Begin
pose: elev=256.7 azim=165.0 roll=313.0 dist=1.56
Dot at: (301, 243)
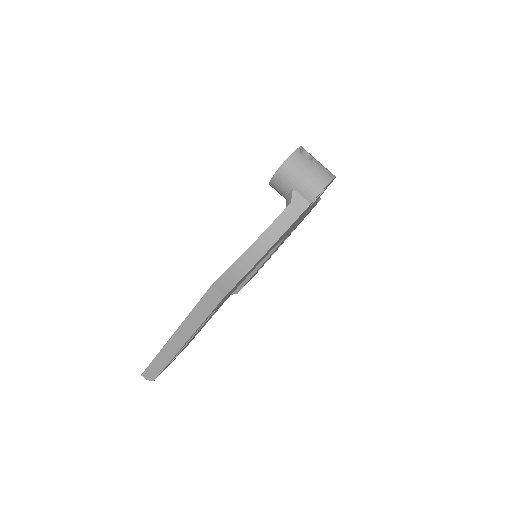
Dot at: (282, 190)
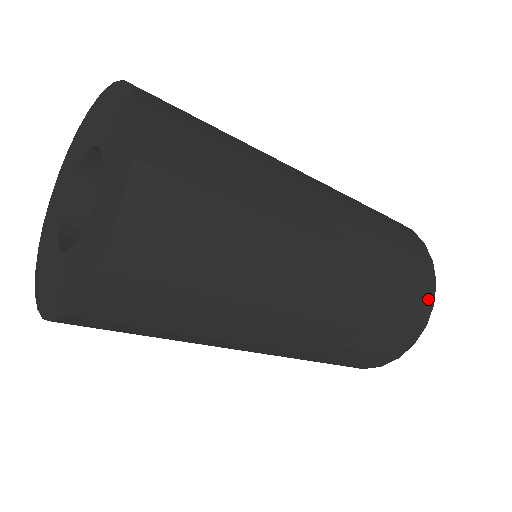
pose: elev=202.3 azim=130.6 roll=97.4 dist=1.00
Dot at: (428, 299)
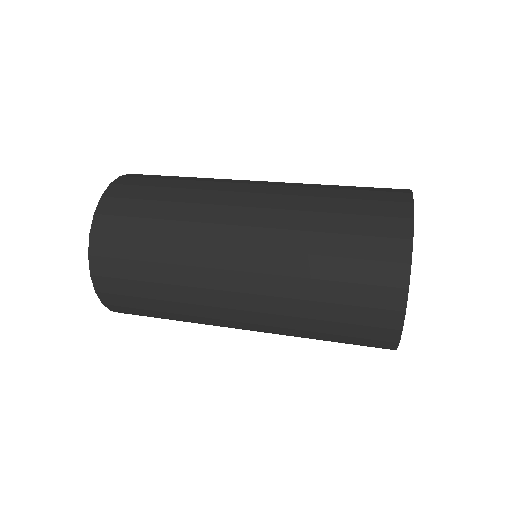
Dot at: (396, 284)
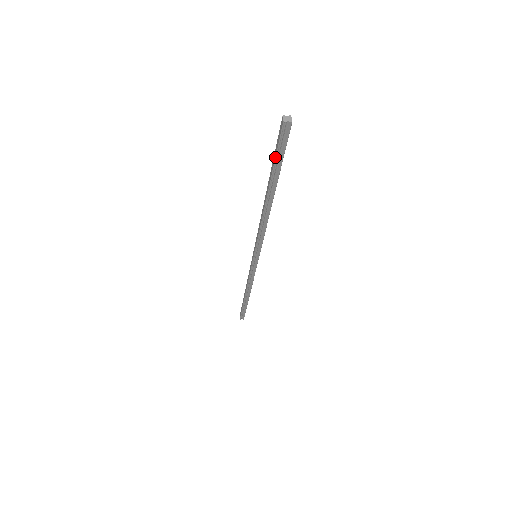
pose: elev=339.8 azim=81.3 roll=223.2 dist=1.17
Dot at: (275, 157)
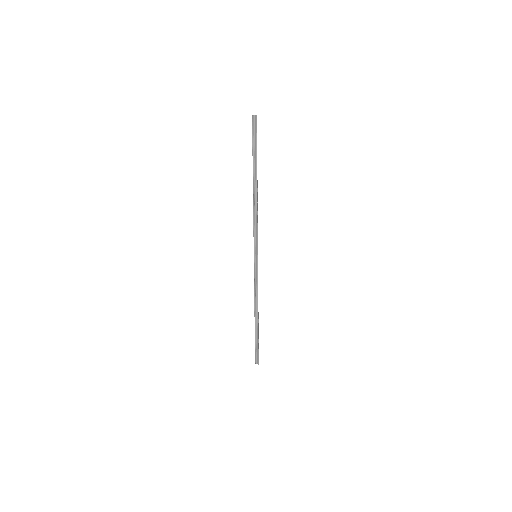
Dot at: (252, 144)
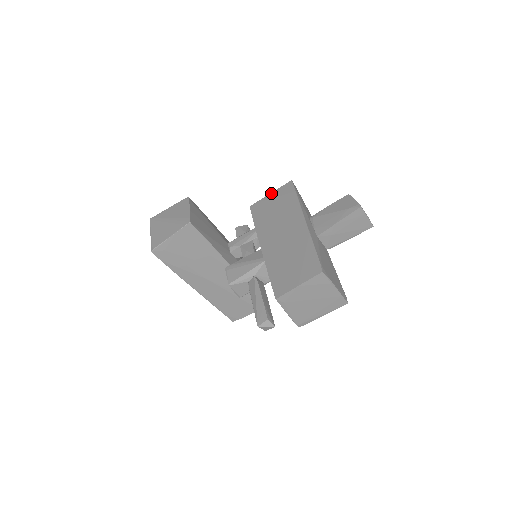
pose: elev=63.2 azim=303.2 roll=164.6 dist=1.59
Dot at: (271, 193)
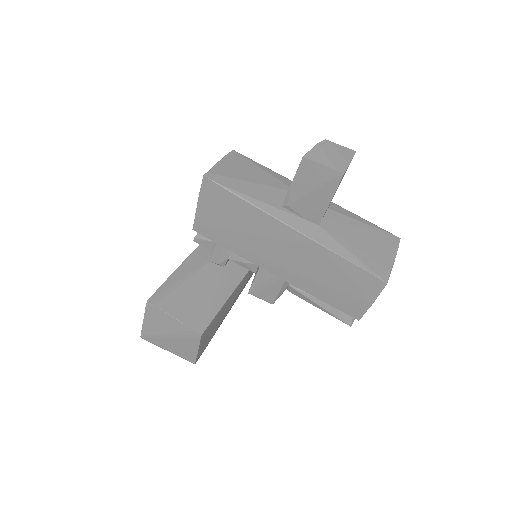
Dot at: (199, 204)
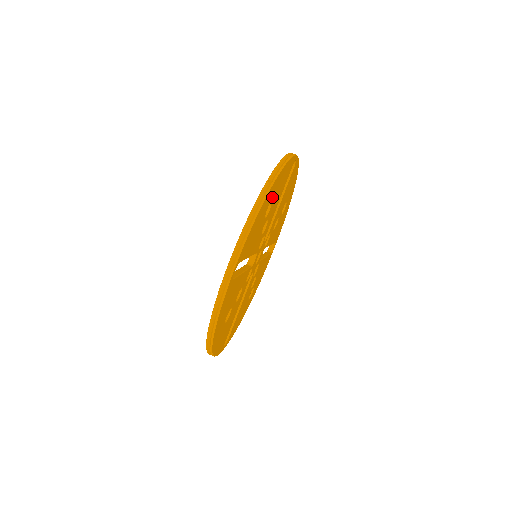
End
• **Exercise instructions**
Can you copy every line of the records above word for word, leaving out the pictures?

• **Final answer**
pose: elev=256.7 azim=165.0 roll=313.0 dist=1.56
Dot at: (301, 243)
Dot at: (282, 190)
pose: elev=202.3 azim=130.6 roll=97.4 dist=1.00
Dot at: (428, 299)
Dot at: (396, 284)
pose: elev=339.8 azim=81.3 roll=223.2 dist=1.17
Dot at: (275, 157)
Dot at: (252, 144)
pose: elev=63.2 azim=303.2 roll=164.6 dist=1.59
Dot at: (271, 193)
Dot at: (199, 204)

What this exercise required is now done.